Fred Hutchinson Cancer Research Center, 1100 Fairview Avenue N., Seattle, WA 98109, USA.
Haematologica. 2011 Aug;96(8):1113-20. doi: 10.3324/haematol.2011.040261. Epub 2011 Apr 20.
Allogeneic hematopoietic cell transplantation is a potentially curative treatment for patients with acute lymphoblastic leukemia. However, the majority of older adults with acute lymphoblastic leukemia are not candidates for myeloablative conditioning regimens. A non-myeloablative preparative regimen is a reasonable treatment option for this group. We sought to determine the outcome of non-myeloablative conditioning and allogeneic transplantation in patients with high-risk acute lymphoblastic leukemia.

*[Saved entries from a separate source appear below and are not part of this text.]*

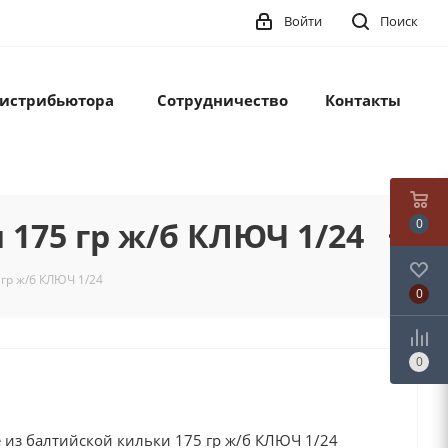
Войти
Поиск
дистрибьютора
Сотрудничество
Контакты
175 гр ж/б КЛЮЧ 1/24
0
гр ж/б КЛЮЧ 1/24
0
0
из балтийской кильки 175 гр ж/б КЛЮЧ 1/24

Fifty-one patients (median age 56 years) underwent allogeneic hematopoietic cell transplantation from sibling or unrelated donors after fludarabine and 2 Gray total body irradiation. Twenty-five patients had Philadelphia chromosome-positive acute lymphoblastic leukemia. Eighteen of these patients received post-grafting imatinib.
With a median follow-up of 43 months, the 3-year overall survival was 34%. The 3-year relapse/progression and non-relapse mortality rates were 40% and 28%, respectively. The cumulative incidences of grades II and III-IV acute graft-versus-host disease were 53% and 6%, respectively. The cumulative incidence of chronic graft-versus-host disease was 44%. Hematopoietic cell transplantation in first complete remission and post-grafting imatinib were associated with improved survival (P=0.005 and P=0.03, respectively). Three-year overall survival rates for patients with Philadelphia-negative acute lymphoblastic leukemia in first remission and beyond first remission were 52% and 8%, respectively. For patients with Philadelphia chromosome-positive acute lymphoblastic leukemia in first remission who received post-grafting imatinib, the 3-year overall survival rate was 62%; for the subgroup without evidence of minimal residual disease at transplantation, the overall survival was 73%.
For patients with high-risk acute lymphoblastic leukemia in first complete remission, non-myeloablative conditioning and allogeneic hematopoietic cell transplantation, with post-grafting imatinib for Philadelphia chromosome-positive disease, can result in favorable long-term survival.
异基因造血细胞移植是治疗急性淋巴细胞白血病患者的一种潜在根治性治疗方法。然而,大多数老年急性淋巴细胞白血病患者不适合进行清髓性预处理方案。非清髓性预处理方案是该类患者的合理治疗选择。我们旨在确定高危急性淋巴细胞白血病患者接受非清髓性预处理和异基因移植的结果。
51 例患者(中位年龄 56 岁)接受了来自同胞或无关供者的异基因造血细胞移植,预处理方案为氟达拉滨和 2 戈瑞全身照射。25 例患者患有费城染色体阳性急性淋巴细胞白血病。其中 18 例患者在移植后接受伊马替尼治疗。
中位随访 43 个月后,3 年总生存率为 34%。3 年复发/进展和非复发死亡率分别为 40%和 28%。Ⅱ级和Ⅲ级/Ⅳ级急性移植物抗宿主病的累积发生率分别为 53%和 6%。慢性移植物抗宿主病的累积发生率为 44%。首次完全缓解时进行造血细胞移植和移植后接受伊马替尼治疗与生存改善相关(P=0.005 和 P=0.03)。首次完全缓解和缓解后复发的费城阴性急性淋巴细胞白血病患者的 3 年总生存率分别为 52%和 8%。首次缓解时接受移植后伊马替尼治疗的费城染色体阳性急性淋巴细胞白血病患者的 3 年总生存率为 62%;移植时无微小残留病证据的亚组患者的总生存率为 73%。
对于首次完全缓解的高危急性淋巴细胞白血病患者,非清髓性预处理和异基因造血细胞移植,伴费城染色体阳性疾病时移植后应用伊马替尼治疗,可以获得良好的长期生存。